▶ **TASK**: Of the entries below, restate word for word only the section that runs from the line with "M 29,270 C 179,265 151,482 11,445 L 10,275 Z" to the line with "M 1318,862 L", counting both ends.

───

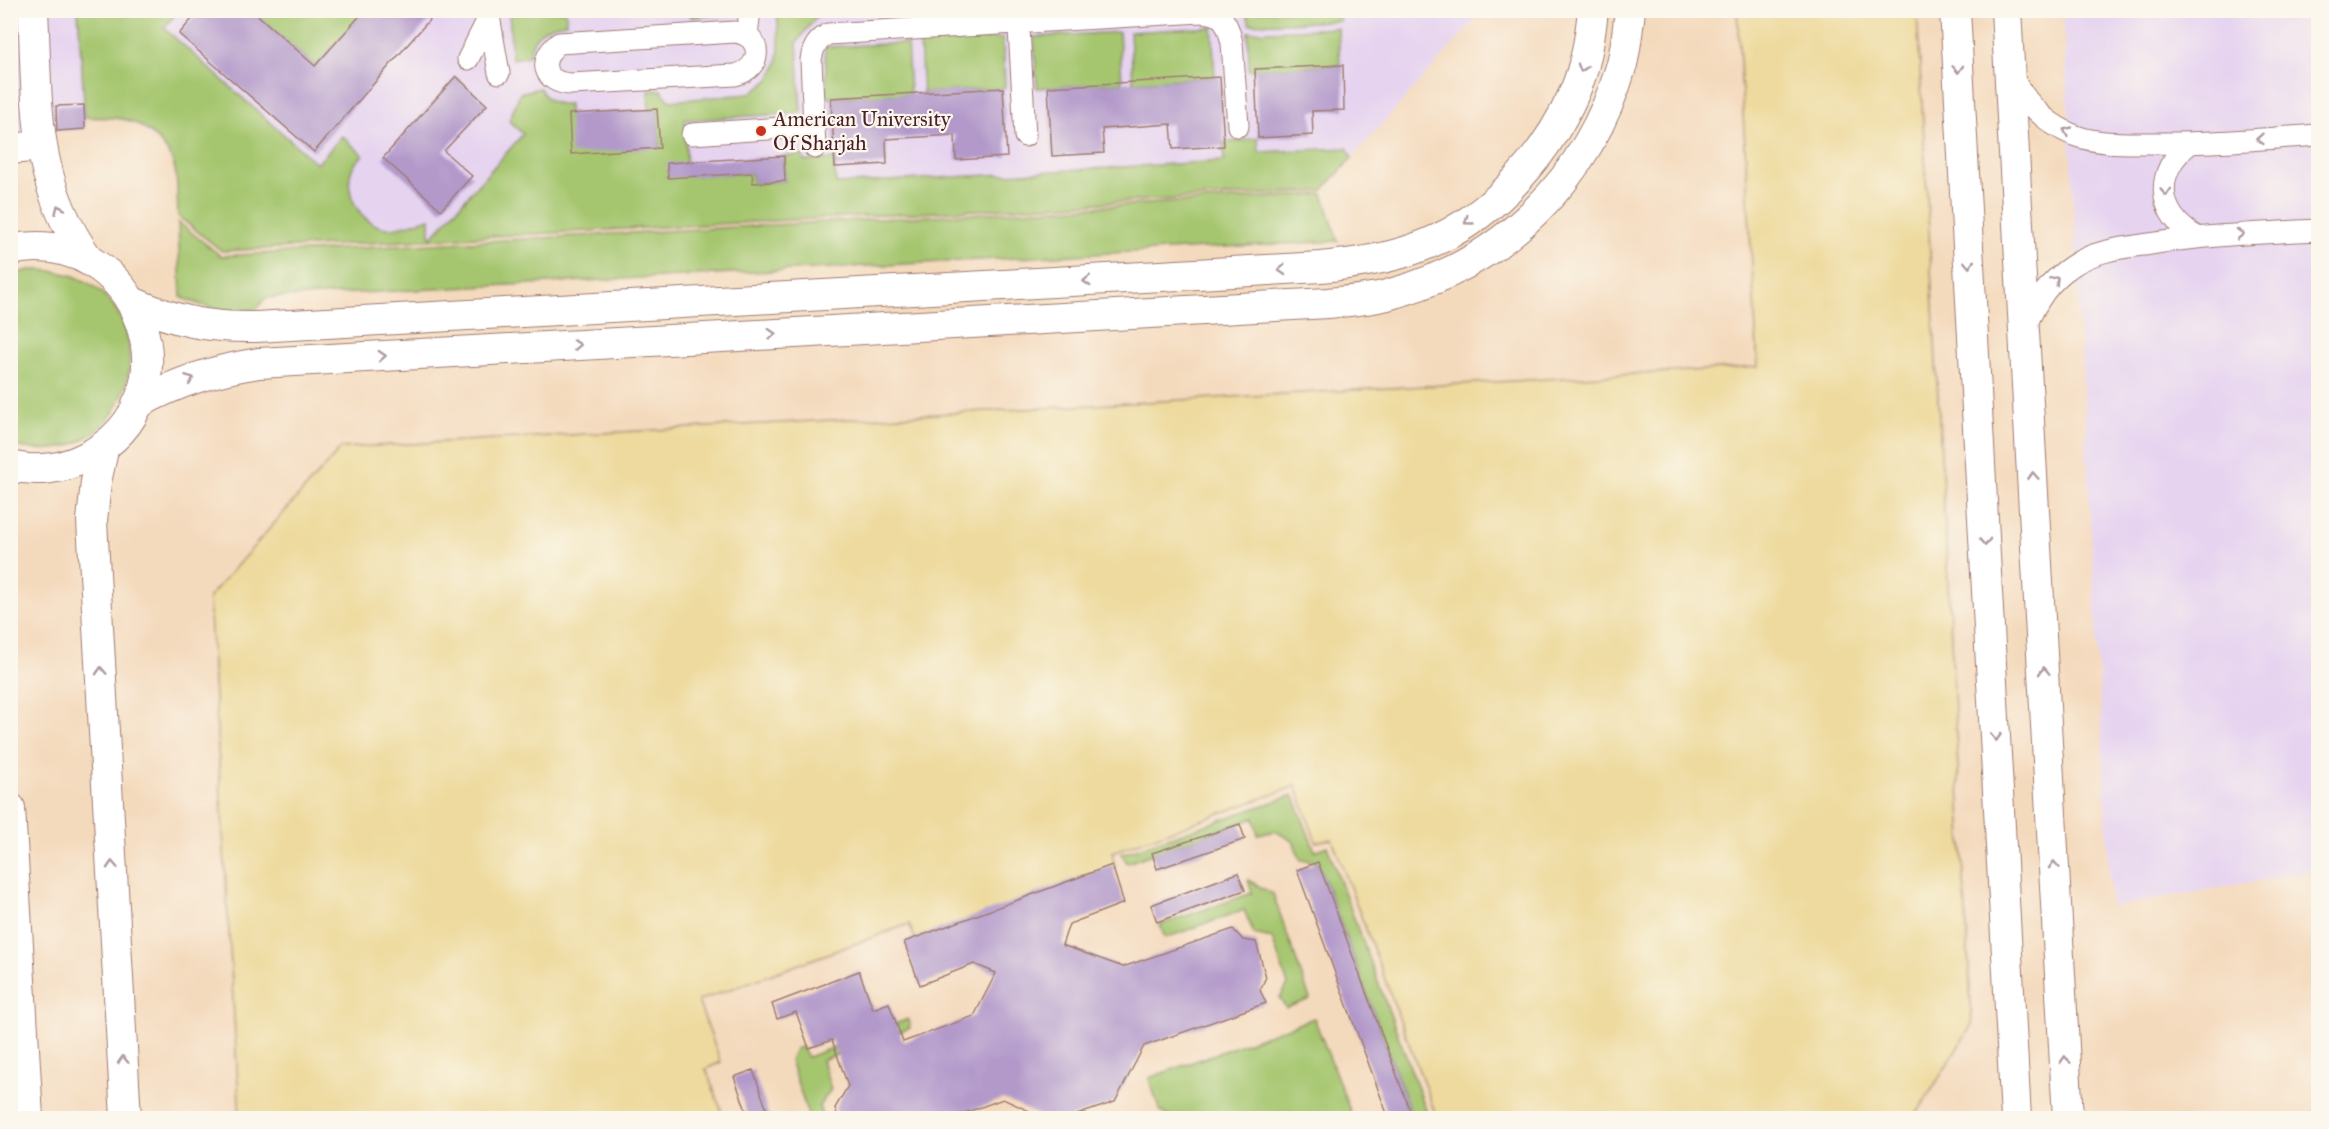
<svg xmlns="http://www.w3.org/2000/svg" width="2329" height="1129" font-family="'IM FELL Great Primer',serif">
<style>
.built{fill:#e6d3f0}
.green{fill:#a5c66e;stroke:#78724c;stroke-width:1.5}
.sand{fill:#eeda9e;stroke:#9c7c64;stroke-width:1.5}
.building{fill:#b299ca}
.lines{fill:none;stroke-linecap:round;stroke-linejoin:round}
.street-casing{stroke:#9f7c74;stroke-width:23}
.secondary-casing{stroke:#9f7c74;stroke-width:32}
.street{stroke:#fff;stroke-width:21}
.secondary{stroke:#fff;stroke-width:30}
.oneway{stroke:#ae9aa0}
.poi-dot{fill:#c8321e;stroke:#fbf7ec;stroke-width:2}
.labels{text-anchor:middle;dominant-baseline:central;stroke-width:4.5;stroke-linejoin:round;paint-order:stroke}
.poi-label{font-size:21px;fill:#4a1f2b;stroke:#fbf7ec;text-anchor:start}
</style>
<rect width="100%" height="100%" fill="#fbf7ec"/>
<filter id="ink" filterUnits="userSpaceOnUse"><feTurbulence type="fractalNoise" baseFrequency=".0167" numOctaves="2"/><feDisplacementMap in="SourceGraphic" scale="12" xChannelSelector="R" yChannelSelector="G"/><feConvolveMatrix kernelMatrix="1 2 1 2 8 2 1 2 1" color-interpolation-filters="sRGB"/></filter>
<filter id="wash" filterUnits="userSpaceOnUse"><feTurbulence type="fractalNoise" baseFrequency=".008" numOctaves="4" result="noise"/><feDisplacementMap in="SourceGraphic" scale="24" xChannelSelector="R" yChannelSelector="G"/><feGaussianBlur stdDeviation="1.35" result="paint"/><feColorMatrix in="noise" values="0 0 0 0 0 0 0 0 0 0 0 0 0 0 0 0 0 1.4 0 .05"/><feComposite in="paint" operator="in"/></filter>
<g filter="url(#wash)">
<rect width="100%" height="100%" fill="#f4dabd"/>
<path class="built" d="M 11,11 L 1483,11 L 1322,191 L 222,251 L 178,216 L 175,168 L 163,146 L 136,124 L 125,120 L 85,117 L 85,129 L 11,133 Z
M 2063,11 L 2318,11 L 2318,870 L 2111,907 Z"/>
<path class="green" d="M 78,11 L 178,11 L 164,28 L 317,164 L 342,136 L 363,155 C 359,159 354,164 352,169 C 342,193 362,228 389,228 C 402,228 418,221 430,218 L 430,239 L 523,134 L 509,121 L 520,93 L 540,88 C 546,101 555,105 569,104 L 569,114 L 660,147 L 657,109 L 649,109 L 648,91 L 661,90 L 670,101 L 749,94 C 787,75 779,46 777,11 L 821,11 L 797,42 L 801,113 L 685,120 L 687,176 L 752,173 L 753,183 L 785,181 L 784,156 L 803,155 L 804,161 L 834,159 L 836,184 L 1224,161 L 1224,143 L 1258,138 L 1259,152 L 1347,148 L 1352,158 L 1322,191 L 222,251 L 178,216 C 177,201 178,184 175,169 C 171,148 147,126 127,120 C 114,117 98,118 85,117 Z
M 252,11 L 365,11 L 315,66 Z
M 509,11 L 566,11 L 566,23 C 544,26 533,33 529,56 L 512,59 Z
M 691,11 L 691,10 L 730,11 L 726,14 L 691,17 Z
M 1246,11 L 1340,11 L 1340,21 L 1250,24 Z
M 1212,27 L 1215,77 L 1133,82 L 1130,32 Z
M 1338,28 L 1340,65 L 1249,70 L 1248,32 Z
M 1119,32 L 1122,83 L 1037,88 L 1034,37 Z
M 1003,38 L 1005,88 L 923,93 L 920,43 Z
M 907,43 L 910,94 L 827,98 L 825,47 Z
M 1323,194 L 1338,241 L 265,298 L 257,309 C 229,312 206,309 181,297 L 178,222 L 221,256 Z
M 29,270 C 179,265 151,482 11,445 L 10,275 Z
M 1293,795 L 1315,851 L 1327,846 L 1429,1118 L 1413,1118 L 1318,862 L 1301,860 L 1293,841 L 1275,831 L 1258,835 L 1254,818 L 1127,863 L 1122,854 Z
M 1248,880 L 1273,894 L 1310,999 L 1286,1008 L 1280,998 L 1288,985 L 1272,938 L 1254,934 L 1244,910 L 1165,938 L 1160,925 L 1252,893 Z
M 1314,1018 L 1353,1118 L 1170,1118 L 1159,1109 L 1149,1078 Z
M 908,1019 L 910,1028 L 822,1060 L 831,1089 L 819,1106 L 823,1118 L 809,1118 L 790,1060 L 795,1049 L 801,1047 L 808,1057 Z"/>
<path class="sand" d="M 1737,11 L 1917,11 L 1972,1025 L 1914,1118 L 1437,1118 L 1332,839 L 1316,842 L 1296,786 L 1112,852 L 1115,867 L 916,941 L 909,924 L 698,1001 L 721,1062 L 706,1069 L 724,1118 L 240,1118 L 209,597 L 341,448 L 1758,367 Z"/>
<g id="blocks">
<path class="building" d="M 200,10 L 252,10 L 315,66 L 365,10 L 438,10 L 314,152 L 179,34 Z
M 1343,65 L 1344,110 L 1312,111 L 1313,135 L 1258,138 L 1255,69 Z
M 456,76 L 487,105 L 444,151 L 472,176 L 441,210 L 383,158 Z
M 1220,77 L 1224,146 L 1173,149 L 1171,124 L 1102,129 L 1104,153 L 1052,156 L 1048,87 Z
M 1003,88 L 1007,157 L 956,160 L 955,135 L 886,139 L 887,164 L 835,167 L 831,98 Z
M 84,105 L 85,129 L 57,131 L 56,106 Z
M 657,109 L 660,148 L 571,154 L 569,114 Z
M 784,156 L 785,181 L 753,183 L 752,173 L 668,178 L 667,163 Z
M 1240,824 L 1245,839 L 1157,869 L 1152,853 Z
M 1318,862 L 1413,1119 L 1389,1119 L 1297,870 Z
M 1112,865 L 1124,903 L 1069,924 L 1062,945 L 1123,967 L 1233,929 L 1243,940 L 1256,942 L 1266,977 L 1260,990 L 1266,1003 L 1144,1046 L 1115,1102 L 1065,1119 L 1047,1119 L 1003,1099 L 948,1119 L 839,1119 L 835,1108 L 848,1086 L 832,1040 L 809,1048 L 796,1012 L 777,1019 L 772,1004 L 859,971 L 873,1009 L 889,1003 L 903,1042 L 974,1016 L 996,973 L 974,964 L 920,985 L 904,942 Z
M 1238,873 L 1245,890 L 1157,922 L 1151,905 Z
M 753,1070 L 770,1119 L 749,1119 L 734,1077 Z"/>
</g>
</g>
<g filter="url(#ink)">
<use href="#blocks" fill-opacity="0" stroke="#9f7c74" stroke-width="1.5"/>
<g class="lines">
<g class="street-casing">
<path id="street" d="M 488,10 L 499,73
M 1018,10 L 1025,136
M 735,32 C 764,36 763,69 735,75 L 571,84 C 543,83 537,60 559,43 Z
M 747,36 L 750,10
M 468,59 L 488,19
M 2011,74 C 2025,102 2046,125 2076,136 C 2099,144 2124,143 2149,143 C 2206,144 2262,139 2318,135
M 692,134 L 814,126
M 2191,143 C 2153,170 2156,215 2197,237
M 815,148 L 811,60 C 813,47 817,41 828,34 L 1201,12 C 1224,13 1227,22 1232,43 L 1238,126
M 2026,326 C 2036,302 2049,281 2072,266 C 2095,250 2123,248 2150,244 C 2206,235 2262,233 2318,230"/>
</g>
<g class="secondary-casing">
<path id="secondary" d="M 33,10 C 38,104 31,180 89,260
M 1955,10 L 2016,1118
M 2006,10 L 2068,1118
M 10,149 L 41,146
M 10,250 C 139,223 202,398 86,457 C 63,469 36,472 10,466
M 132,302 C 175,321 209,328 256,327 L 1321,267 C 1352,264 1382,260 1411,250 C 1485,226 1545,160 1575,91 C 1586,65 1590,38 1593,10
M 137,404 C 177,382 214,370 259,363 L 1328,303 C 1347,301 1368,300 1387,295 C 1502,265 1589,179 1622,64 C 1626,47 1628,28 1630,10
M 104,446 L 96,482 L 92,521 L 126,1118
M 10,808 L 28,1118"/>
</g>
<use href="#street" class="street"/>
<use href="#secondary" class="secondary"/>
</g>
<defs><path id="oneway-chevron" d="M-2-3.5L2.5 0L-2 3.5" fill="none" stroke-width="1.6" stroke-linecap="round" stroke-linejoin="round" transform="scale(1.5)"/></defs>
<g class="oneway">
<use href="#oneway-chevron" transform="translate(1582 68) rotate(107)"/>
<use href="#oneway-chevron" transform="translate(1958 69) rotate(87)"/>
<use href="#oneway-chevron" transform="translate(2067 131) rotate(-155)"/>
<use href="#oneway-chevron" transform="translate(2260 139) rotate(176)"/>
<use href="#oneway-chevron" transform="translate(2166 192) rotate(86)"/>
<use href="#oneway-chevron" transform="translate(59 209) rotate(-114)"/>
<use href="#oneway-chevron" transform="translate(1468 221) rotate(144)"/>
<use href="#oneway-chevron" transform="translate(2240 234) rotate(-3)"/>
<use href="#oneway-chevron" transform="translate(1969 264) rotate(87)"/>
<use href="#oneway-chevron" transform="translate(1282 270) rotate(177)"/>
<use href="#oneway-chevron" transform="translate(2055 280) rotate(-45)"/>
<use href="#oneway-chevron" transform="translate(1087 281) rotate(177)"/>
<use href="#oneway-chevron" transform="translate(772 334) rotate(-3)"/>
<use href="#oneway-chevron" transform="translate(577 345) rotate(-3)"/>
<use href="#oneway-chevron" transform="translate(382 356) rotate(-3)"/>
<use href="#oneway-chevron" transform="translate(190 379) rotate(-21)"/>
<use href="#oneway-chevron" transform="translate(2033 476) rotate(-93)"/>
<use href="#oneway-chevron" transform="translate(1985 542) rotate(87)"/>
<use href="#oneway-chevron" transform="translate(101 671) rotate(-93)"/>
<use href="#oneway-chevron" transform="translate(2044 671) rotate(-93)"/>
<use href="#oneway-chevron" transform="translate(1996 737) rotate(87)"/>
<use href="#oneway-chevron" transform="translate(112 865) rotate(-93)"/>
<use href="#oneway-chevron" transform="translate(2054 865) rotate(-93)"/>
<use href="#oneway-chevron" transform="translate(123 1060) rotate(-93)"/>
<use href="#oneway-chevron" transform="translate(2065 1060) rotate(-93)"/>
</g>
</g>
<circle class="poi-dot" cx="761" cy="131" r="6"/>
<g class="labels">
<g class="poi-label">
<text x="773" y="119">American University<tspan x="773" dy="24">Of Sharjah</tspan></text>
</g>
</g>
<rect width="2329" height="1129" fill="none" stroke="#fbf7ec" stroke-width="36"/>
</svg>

───

▶ **SOLUTION TO THIS TASK**:
M 29,270 C 179,265 151,482 11,445 L 10,275 Z
M 1293,795 L 1315,851 L 1327,846 L 1429,1118 L 1413,1118 L 1318,862 L 1301,860 L 1293,841 L 1275,831 L 1258,835 L 1254,818 L 1127,863 L 1122,854 Z
M 1248,880 L 1273,894 L 1310,999 L 1286,1008 L 1280,998 L 1288,985 L 1272,938 L 1254,934 L 1244,910 L 1165,938 L 1160,925 L 1252,893 Z
M 1314,1018 L 1353,1118 L 1170,1118 L 1159,1109 L 1149,1078 Z
M 908,1019 L 910,1028 L 822,1060 L 831,1089 L 819,1106 L 823,1118 L 809,1118 L 790,1060 L 795,1049 L 801,1047 L 808,1057 Z"/>
<path class="sand" d="M 1737,11 L 1917,11 L 1972,1025 L 1914,1118 L 1437,1118 L 1332,839 L 1316,842 L 1296,786 L 1112,852 L 1115,867 L 916,941 L 909,924 L 698,1001 L 721,1062 L 706,1069 L 724,1118 L 240,1118 L 209,597 L 341,448 L 1758,367 Z"/>
<g id="blocks">
<path class="building" d="M 200,10 L 252,10 L 315,66 L 365,10 L 438,10 L 314,152 L 179,34 Z
M 1343,65 L 1344,110 L 1312,111 L 1313,135 L 1258,138 L 1255,69 Z
M 456,76 L 487,105 L 444,151 L 472,176 L 441,210 L 383,158 Z
M 1220,77 L 1224,146 L 1173,149 L 1171,124 L 1102,129 L 1104,153 L 1052,156 L 1048,87 Z
M 1003,88 L 1007,157 L 956,160 L 955,135 L 886,139 L 887,164 L 835,167 L 831,98 Z
M 84,105 L 85,129 L 57,131 L 56,106 Z
M 657,109 L 660,148 L 571,154 L 569,114 Z
M 784,156 L 785,181 L 753,183 L 752,173 L 668,178 L 667,163 Z
M 1240,824 L 1245,839 L 1157,869 L 1152,853 Z
M 1318,862 L 1413,1119 L 1389,1119 L 1297,870 Z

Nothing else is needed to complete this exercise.